Great Day?
This article is from the archive of The New York Sun before the launch of its new website in 2022. The Sun has neither altered nor updated such articles but will seek to correct any errors, mis-categorizations or other problems introduced during transfer.

“A great day for New York City,” is how Mayor Bloomberg described the deal announced last night between the city and its largest municipal union, District Council 37 of the American Federation of State, County and Municipal Employees. There were elements of the deal that underscore the mayor’s legendary business acumen. In reaching a deal with DC 37 before reaching one with the unions representing the city’s police officers, firemen, or teachers, Mr. Bloomberg struck a bargain with the weakest union and the one from which he could probably get the best terms. The teachers are powerful and organized and hold Mr. Bloomberg’s key agenda item, education, at their mercy. The police can affect the level of crime in the city, and, along with firemen, are popular after the September 11 attacks. District Council 37, on the other hand, has been weakened by corruption scandals and internal political divisions. Now that Mr. Bloomberg has a deal with them, he can use it as a template for making deals with the other, stronger unions.
Another creative element of the deal is Mr. Bloomberg’s plan to pay a $1,000 bonus to each DC 37 member immediately upon ratification of the contract. Mr. Bloomberg could have pressed the matter and made the $1,000 payable only to the individual union members who vote in favor of the contract, but the union members no doubt get the idea and will vote accordingly. Clever. Mr. Bloomberg is also to be commended for making wage increases in the contract going forward — after July 1, 2004 — conditional on the achievement of genuine productivity savings from the union.”There will be no extra cost to the city,” Mr. Bloomberg vowed of that aspect of the bargain, which is a precedent and a principle worth fighting for in future agreements with the city’s other unions.
There will be a cost to the city — a onetime $73 million — for the $1,000 payments and another $98 million annually for a 3% wage increase effective July 1, 2003. Mr.
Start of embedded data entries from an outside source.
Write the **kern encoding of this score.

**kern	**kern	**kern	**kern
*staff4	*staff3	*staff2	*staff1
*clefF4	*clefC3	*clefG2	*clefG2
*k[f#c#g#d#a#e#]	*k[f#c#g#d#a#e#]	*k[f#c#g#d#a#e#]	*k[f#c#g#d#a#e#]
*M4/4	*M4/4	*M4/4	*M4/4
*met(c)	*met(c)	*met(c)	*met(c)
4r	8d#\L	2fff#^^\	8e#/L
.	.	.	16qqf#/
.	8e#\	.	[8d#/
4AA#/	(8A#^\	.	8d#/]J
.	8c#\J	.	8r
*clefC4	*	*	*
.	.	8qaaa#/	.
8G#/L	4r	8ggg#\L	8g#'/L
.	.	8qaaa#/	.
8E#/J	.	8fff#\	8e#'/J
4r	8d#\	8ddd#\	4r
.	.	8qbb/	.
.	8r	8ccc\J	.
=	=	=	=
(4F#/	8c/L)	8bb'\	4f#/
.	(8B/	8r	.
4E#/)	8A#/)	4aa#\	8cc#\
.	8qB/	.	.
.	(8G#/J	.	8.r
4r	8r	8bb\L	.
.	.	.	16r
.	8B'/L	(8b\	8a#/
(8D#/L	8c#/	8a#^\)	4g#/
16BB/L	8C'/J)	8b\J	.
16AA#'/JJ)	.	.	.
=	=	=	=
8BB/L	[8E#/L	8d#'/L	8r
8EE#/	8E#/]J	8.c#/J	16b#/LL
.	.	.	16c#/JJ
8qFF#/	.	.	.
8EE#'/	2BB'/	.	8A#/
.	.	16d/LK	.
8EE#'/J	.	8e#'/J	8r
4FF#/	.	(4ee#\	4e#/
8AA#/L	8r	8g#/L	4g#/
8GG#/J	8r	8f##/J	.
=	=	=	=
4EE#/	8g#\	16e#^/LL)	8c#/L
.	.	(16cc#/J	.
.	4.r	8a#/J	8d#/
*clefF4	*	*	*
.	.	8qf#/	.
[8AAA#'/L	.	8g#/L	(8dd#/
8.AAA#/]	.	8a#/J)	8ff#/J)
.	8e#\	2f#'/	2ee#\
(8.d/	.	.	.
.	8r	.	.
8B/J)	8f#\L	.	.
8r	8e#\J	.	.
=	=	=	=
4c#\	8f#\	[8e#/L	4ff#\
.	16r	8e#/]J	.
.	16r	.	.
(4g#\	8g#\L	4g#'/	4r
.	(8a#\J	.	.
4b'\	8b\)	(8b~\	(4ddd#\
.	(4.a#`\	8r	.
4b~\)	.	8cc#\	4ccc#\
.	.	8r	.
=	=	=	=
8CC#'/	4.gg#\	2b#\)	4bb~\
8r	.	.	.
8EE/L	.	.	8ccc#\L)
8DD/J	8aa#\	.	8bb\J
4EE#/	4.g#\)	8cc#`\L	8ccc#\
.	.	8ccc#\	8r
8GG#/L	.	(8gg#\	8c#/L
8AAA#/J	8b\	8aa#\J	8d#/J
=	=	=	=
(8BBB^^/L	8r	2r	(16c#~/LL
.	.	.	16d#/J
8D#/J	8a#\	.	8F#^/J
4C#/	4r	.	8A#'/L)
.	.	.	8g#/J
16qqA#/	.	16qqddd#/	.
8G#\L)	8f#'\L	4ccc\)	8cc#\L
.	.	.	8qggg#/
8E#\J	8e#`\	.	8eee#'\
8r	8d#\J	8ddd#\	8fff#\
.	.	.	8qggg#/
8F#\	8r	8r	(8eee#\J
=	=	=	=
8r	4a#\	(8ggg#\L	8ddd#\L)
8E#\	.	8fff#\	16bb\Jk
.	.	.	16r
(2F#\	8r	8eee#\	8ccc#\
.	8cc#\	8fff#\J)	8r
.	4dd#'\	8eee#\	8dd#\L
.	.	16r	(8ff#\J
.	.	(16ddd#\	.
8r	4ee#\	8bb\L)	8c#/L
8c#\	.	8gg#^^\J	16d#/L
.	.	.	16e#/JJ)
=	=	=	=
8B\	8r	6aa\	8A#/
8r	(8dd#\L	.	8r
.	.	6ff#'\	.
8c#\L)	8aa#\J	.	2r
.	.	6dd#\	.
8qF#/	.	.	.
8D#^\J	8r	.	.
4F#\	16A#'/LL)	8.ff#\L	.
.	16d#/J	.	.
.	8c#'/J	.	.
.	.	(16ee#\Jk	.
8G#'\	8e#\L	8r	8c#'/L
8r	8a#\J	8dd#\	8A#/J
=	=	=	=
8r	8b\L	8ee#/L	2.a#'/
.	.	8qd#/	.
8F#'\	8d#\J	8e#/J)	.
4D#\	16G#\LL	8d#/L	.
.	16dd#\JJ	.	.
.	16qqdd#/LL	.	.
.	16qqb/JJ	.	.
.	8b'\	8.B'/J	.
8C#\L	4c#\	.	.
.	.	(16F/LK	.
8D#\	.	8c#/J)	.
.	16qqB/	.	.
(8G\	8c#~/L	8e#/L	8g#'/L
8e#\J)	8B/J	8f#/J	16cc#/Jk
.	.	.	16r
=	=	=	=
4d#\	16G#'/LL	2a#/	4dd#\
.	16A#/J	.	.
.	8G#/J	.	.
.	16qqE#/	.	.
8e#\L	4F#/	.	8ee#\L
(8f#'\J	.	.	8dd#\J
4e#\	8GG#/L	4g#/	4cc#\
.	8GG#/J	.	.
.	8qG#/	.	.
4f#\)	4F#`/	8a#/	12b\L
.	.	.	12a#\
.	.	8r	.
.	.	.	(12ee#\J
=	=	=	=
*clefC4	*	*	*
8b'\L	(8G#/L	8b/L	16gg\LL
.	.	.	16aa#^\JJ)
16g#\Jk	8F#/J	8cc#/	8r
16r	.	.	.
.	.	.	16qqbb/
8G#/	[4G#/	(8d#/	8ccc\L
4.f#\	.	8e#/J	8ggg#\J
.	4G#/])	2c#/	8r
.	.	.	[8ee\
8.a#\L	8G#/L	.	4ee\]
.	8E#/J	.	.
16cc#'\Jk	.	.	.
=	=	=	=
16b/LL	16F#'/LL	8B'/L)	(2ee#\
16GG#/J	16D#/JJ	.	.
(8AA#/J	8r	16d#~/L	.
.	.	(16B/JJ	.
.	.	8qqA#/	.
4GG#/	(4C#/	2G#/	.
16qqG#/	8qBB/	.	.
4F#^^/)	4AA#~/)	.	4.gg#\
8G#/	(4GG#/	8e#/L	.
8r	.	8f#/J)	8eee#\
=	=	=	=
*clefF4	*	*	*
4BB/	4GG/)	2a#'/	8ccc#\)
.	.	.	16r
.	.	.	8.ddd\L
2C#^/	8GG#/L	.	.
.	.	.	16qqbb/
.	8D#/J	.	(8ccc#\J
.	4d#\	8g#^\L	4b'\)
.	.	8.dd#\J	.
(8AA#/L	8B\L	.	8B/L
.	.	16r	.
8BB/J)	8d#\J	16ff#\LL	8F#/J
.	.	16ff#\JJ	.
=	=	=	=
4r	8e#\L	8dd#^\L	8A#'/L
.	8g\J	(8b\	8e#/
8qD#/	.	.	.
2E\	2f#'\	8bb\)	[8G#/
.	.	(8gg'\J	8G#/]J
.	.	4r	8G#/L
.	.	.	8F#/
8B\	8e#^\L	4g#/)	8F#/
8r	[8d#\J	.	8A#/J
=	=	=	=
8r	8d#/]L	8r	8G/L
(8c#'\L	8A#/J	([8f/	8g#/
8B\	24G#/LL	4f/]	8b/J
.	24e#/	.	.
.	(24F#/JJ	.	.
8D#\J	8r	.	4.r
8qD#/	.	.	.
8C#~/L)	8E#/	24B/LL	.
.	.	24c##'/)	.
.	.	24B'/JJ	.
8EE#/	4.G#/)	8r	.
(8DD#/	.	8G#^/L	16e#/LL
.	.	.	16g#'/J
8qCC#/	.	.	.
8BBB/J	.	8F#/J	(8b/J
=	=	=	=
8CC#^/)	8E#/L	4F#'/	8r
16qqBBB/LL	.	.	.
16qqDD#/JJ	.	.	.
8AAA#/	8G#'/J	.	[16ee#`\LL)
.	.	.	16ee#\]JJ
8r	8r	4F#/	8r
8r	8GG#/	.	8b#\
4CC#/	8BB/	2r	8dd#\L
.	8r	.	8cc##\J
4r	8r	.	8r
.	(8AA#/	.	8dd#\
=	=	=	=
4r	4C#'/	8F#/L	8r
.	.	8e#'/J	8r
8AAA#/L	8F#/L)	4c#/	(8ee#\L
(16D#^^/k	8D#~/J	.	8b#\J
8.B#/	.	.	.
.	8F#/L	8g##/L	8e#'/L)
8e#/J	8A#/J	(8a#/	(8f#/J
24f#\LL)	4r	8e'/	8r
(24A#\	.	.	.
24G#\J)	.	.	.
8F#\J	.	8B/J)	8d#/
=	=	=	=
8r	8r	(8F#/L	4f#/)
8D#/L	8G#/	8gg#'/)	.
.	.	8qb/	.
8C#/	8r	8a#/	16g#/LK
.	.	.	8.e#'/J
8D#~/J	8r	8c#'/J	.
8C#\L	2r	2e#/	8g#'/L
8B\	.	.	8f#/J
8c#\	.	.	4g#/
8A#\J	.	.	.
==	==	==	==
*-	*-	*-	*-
Bloomberg said he wished he could have achieved a deal earlier so that those increases, too, could have been paid for with productivity savings.
For all that, though, we can’t go so far as to agree with Mr. Bloomberg that — at least on the basis of the DC 37 contract — yesterday amounted to a “great day” in New York. After all, Mr. Bloomberg began his announcement yesterday by acknowledging that the city’s taxpayers are hard-pressed, and he vowed, “We’ll try to reduce their tax burden as much as we can.”Yet Mr. Bloomberg has so far offered the taxpayers a mere $400 property tax rebate. He and his partners in Albany have raised taxes on New Yorkers by far more than that, all the while claiming there were no significant productivity savings available to be wrung from the city budget. The city’s unionized municipal workers will end up, after this deal, with $1,000 each in their pockets, plus raises. That’s money plucked directly from the city’s taxpayers, who bear the highest combined state and local tax burden in the nation. It’s not “great” to see the city’s workers getting their bonuses — and bigger ones — before the taxpayers get theirs. And if the city’s unionized workers are getting wage increases retroactive to 2003, how about making tax cuts for the city’s taxpayers retroactive to 2003? Maybe the taxpayers need a union of our own.